[Records excerpted from a collection]
_____

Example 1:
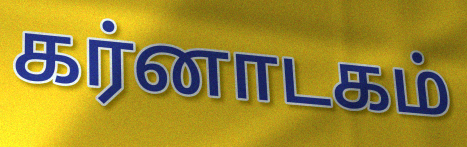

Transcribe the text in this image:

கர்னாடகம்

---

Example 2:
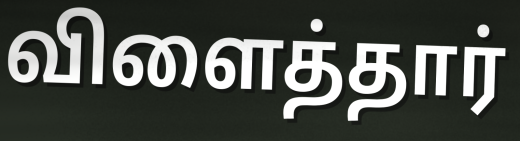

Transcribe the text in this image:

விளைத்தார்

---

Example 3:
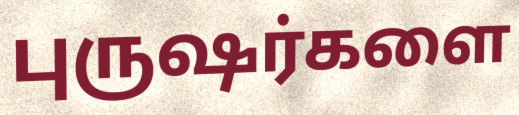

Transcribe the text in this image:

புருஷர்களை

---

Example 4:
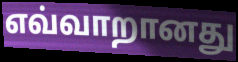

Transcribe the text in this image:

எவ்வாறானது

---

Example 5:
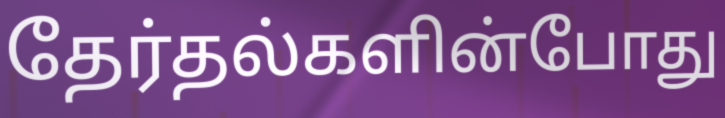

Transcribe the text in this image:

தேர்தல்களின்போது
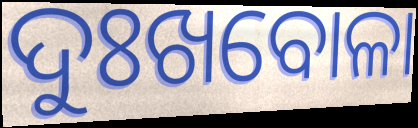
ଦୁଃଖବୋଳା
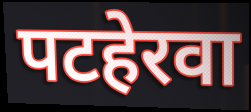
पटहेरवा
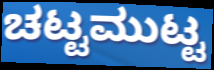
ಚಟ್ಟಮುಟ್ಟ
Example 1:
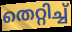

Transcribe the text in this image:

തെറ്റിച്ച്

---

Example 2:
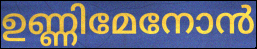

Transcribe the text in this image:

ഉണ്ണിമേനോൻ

_____

Output the records above in their entirety and exactly, leaving out all images.

Example 1:

Transcribe the text in this image:

கர்னாடகம்

---

Example 2:

Transcribe the text in this image:

விளைத்தார்

---

Example 3:

Transcribe the text in this image:

புருஷர்களை

---

Example 4:

Transcribe the text in this image:

எவ்வாறானது

---

Example 5:

Transcribe the text in this image:

தேர்தல்களின்போது
ଦୁଃଖବୋଳା
पटहेरवा
ಚಟ್ಟಮುಟ್ಟ
Example 1:

Transcribe the text in this image:

തെറ്റിച്ച്

---

Example 2:

Transcribe the text in this image:

ഉണ്ണിമേനോൻ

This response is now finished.